Свекровь завернула детей, положила на печь. В это время Феня задремала. И видится ей сон: вошла она в просторную избу, освещенную яркими лучами солнца. Возле стен стояли широкие лавки, и в избе, кроме Григория и ее, никого. Он взглянул на своих мальчишек, повернулся и ушел.
Тимофей Никифорович, узнав о двойне, точно обезумел, всплеснул руками и долго стоял, словно не понимая слов жены.
Феня проснулась и, слыша шумный голос Тимофея Никифоровича, тряслась от страха и прежде всего подумала: «А что скажет Григорий?» Ей чудилось — он уже отворяет дверь, снимает шапку.

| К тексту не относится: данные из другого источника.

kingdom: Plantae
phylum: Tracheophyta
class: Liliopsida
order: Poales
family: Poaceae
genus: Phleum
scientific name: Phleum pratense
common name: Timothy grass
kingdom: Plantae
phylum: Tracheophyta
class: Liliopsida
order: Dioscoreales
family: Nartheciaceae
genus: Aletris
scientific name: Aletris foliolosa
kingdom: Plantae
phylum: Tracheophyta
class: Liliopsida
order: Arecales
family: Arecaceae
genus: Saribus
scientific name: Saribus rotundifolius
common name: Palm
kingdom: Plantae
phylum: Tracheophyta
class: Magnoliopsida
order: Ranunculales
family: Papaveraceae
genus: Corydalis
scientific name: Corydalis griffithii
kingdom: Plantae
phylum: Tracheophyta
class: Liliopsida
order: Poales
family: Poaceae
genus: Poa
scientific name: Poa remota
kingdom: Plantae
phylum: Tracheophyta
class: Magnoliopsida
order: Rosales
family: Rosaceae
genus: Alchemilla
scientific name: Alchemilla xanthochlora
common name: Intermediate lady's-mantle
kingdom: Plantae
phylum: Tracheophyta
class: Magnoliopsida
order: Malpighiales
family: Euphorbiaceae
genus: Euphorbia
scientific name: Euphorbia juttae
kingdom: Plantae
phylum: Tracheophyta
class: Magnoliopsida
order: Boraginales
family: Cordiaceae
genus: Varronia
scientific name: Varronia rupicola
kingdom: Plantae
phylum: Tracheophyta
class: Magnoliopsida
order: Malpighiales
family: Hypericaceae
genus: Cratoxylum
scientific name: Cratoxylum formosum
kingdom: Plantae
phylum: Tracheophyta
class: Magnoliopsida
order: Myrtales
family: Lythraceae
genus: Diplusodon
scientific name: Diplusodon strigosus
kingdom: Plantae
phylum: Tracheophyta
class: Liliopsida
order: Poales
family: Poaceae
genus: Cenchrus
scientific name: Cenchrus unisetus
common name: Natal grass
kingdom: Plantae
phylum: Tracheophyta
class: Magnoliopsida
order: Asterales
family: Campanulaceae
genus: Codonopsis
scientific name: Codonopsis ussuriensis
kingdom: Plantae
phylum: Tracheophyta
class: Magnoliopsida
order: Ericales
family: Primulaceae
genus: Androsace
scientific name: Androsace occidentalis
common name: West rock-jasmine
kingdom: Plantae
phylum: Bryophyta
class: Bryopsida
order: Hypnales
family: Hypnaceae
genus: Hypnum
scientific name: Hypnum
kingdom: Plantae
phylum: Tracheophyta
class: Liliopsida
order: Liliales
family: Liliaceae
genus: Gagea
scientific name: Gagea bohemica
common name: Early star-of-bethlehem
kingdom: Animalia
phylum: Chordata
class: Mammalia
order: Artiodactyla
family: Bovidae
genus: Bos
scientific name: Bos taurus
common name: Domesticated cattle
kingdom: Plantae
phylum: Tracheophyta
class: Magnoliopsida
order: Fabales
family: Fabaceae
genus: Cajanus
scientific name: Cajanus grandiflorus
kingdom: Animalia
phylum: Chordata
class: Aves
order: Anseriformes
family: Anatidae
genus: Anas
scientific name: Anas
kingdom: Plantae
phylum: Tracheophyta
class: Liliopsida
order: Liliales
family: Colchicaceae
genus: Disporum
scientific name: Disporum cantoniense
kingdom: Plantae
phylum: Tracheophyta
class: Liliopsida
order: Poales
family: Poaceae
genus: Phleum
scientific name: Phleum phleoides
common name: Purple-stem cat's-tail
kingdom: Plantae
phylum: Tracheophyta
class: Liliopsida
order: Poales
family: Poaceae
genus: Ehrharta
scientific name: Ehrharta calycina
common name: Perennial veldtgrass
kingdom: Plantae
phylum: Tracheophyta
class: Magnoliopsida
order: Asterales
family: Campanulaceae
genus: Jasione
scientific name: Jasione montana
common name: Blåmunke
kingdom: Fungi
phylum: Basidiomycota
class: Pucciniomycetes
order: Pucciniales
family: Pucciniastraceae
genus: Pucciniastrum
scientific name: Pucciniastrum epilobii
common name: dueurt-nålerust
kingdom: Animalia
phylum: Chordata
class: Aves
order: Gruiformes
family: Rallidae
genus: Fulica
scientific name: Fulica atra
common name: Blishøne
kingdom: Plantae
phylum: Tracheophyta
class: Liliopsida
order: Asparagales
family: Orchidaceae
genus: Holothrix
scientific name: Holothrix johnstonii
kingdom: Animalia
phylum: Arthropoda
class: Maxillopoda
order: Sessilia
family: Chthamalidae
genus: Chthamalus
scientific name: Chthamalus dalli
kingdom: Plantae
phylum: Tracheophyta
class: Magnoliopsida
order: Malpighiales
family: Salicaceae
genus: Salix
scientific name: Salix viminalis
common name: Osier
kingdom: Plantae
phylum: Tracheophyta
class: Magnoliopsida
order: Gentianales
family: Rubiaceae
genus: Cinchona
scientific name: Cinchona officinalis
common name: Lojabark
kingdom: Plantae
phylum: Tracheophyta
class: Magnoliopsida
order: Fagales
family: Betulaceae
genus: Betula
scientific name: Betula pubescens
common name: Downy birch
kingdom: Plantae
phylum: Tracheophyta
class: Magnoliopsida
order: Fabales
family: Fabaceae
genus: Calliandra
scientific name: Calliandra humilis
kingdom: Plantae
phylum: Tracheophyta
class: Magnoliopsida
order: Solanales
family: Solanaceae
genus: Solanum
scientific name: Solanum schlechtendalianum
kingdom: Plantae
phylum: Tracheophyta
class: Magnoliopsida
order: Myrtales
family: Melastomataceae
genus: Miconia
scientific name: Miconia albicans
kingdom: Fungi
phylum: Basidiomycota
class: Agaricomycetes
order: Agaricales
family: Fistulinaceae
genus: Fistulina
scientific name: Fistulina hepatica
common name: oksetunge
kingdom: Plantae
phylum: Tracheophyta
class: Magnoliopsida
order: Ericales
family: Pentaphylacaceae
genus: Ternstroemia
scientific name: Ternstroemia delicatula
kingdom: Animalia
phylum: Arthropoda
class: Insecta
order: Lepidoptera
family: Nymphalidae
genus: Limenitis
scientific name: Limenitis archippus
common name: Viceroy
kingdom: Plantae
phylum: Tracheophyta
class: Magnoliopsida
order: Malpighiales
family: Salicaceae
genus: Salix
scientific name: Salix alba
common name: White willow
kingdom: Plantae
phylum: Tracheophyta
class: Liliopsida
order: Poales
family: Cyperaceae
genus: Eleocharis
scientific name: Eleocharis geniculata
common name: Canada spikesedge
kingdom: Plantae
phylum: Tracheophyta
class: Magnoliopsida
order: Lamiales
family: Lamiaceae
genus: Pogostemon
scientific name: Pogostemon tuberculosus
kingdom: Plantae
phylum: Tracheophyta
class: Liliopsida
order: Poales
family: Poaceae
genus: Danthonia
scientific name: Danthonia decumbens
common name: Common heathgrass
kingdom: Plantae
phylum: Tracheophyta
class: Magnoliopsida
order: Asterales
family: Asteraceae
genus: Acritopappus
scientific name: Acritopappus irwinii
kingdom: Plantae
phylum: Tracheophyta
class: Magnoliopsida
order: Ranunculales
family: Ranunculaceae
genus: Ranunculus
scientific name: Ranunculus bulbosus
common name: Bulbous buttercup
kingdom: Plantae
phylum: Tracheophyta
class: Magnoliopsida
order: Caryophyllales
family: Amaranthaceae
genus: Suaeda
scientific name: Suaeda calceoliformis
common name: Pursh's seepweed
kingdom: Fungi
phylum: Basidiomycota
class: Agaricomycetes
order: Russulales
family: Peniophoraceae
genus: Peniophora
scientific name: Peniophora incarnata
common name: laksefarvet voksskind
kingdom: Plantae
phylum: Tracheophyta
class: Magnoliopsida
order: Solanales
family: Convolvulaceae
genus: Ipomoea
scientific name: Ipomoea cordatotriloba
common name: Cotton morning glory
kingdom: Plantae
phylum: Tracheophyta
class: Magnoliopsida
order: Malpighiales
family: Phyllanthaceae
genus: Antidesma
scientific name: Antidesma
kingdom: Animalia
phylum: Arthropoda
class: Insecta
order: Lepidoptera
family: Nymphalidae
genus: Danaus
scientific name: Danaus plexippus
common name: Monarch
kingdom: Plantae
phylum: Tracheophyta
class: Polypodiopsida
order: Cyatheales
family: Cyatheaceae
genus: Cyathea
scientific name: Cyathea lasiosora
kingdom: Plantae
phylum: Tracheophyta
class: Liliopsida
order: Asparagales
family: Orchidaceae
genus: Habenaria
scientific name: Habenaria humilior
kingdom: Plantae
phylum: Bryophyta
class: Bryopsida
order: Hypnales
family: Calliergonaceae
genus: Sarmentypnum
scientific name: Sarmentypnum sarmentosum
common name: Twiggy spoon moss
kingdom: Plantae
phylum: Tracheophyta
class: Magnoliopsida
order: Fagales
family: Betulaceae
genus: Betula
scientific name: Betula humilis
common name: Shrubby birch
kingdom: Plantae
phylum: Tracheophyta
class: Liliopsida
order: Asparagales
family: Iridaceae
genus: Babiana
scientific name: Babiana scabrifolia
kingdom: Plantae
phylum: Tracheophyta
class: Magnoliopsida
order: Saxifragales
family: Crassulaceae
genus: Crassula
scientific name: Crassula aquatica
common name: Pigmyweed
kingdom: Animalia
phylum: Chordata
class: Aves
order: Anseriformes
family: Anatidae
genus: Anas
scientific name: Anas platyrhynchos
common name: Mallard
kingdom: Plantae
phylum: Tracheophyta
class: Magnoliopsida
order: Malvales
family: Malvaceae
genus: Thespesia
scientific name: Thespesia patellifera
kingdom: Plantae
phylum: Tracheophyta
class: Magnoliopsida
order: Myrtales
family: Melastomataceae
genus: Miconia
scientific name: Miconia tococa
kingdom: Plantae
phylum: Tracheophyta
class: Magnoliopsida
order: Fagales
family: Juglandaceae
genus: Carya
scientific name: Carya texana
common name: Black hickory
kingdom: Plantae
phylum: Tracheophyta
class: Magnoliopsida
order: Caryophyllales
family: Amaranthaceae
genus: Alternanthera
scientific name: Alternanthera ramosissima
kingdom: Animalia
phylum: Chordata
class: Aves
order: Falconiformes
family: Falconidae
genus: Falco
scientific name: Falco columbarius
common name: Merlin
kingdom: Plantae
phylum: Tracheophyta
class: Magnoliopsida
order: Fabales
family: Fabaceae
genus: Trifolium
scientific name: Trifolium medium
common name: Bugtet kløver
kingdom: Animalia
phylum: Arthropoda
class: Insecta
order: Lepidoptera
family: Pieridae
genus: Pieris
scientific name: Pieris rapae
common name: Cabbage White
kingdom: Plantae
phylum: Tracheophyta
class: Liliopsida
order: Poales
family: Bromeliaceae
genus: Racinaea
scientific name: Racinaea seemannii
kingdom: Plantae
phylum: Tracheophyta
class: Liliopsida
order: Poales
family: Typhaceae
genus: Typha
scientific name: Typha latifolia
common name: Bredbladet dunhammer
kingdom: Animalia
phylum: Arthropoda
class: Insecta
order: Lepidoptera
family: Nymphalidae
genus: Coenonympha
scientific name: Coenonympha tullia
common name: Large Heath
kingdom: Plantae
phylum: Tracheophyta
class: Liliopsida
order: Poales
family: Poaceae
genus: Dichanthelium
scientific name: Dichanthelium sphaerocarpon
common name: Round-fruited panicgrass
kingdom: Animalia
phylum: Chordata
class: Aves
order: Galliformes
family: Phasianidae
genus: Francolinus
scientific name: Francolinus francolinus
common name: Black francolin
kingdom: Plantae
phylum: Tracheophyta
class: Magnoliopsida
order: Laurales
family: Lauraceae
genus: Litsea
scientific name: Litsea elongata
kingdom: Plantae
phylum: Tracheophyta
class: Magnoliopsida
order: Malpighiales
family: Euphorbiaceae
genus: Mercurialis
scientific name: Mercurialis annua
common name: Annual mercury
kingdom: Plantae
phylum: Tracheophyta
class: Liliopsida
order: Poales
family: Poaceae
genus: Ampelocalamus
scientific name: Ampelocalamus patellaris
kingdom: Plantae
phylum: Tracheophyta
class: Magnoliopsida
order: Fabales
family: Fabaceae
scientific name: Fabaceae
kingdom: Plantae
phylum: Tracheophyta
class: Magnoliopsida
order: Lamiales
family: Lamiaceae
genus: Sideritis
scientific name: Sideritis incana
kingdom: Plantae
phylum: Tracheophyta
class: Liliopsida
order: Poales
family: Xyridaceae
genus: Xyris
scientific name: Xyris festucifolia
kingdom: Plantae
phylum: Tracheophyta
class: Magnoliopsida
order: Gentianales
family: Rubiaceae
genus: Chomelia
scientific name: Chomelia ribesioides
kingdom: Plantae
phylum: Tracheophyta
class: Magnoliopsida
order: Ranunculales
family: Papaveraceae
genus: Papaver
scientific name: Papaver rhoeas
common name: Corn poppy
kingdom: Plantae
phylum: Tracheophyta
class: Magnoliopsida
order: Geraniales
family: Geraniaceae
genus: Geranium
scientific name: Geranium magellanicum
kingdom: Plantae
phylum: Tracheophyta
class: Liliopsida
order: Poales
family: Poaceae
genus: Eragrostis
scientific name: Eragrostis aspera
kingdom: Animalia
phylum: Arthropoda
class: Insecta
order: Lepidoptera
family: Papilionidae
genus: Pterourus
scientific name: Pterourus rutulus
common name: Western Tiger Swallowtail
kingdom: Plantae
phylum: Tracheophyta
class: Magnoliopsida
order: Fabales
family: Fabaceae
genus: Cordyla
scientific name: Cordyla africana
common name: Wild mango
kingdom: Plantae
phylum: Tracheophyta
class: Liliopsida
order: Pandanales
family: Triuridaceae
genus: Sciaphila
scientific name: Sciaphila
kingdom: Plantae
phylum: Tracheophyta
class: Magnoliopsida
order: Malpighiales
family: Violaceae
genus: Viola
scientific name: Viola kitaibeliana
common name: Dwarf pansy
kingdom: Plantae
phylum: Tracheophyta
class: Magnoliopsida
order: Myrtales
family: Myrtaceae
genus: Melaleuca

От волнения она заткнула пальцами уши, боясь услышать и от него то же, что говорил Тимофей Никифорович. А в это время Григорий вернулся домой, отпрягал во дворе лошадь. Поставил ее в стойло и, как обычно, спокойно вошел в избу.
У порога его встретила мать.
— У тебя два сына народилось, — шепнула она.
Он посмотрел на мать ласково и с улыбкой ответил:
— Наше счастье — сразу два работника.
Услыша слова Григория, Феня перевела дух. Он подошел к кутнику, поклонился и в первый раз назвал Феню по имени и отчеству.
— Да ты подумай-ка — у тебя баба-то што сука! Двух парнишков принесла… Вот што я тебе посоветую, Григорий: запряги-ка ты лошадь, вытащи ее со щенятами и увези в лес.
Феня еле удержалась, чтобы не крикнуть.